» ABOUT THIS EXERCISE
Please report, as a single number, how many lines in the entries include the string "wall".
<<<<
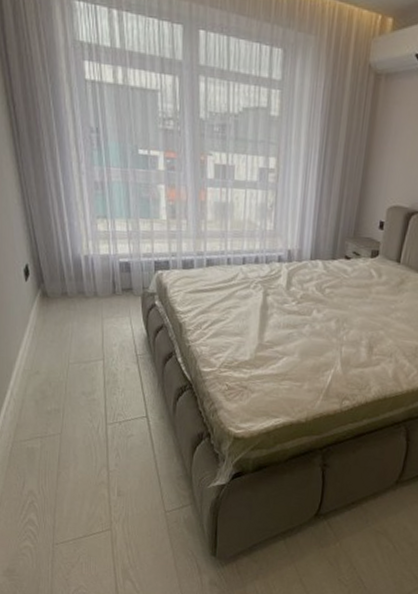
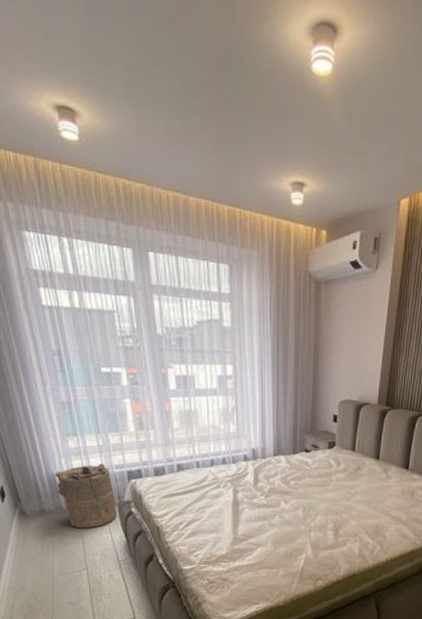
laundry hamper: none [81,250,141,318] -> present [55,464,118,529]

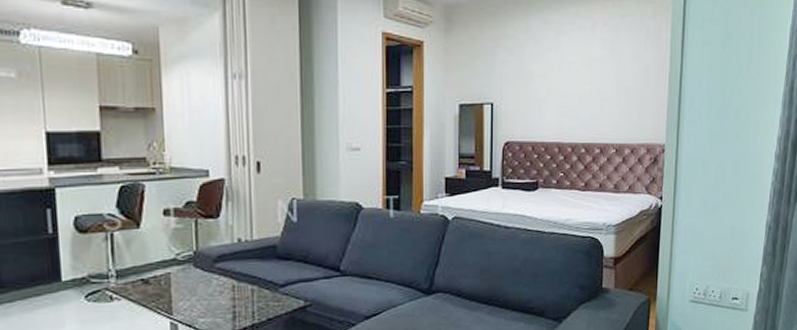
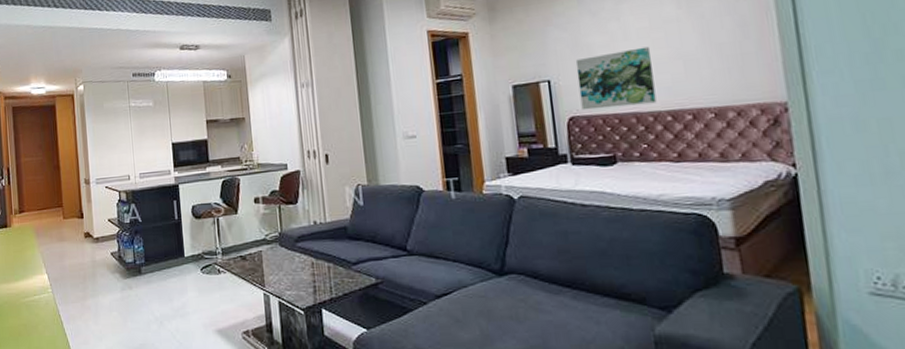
wall art: none [516,81,578,136] -> present [575,46,657,111]

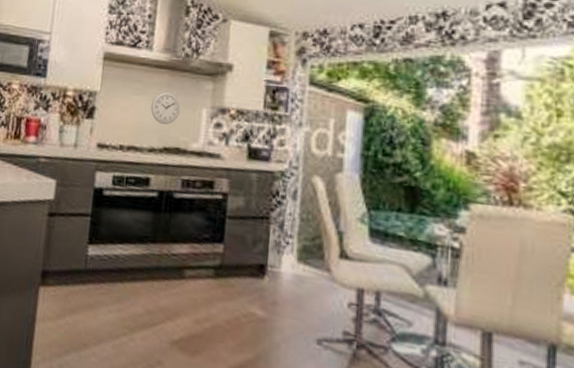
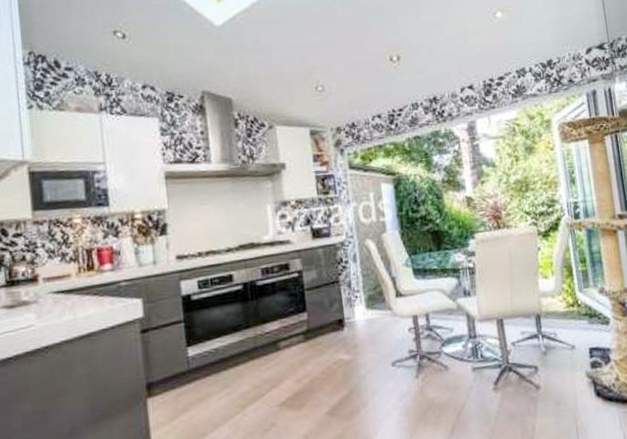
wall clock: present [150,91,181,124] -> none [219,196,248,226]

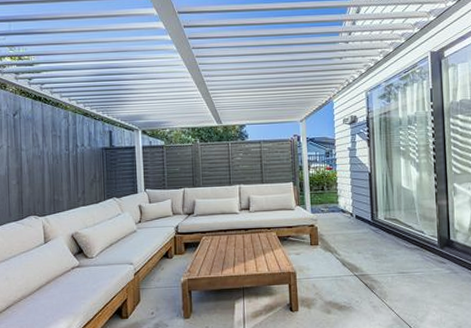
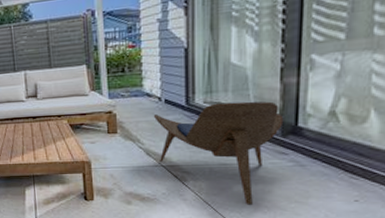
lounge chair: none [347,218,441,309] -> present [153,101,284,205]

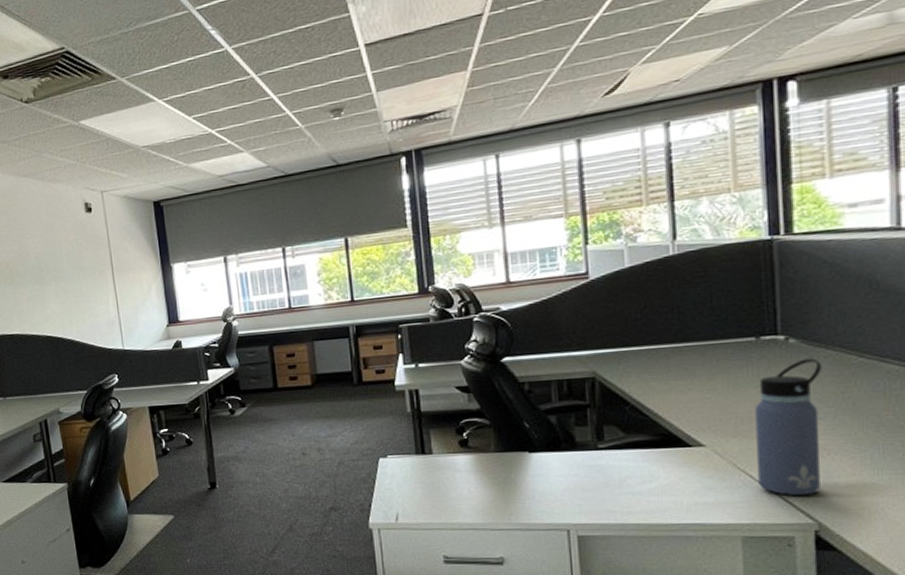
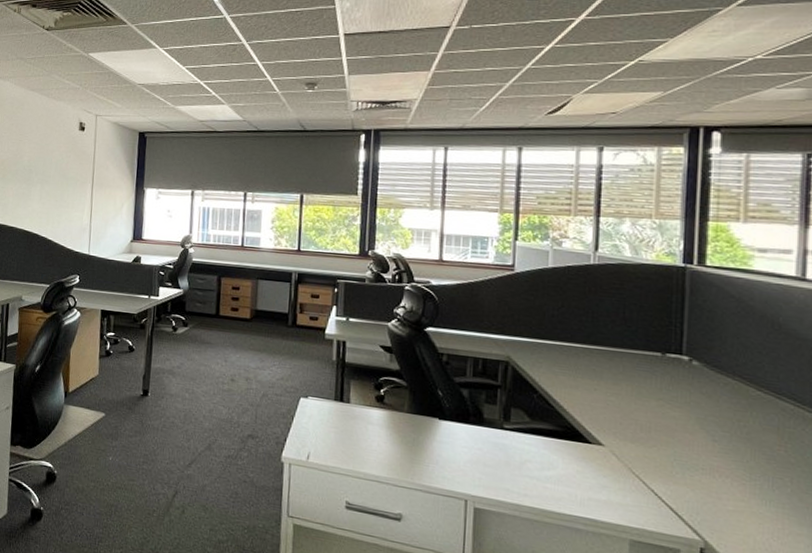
water bottle: present [755,358,823,496] -> none [651,382,722,513]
>>>>
» ANSWER TO THIS EXERCISE
2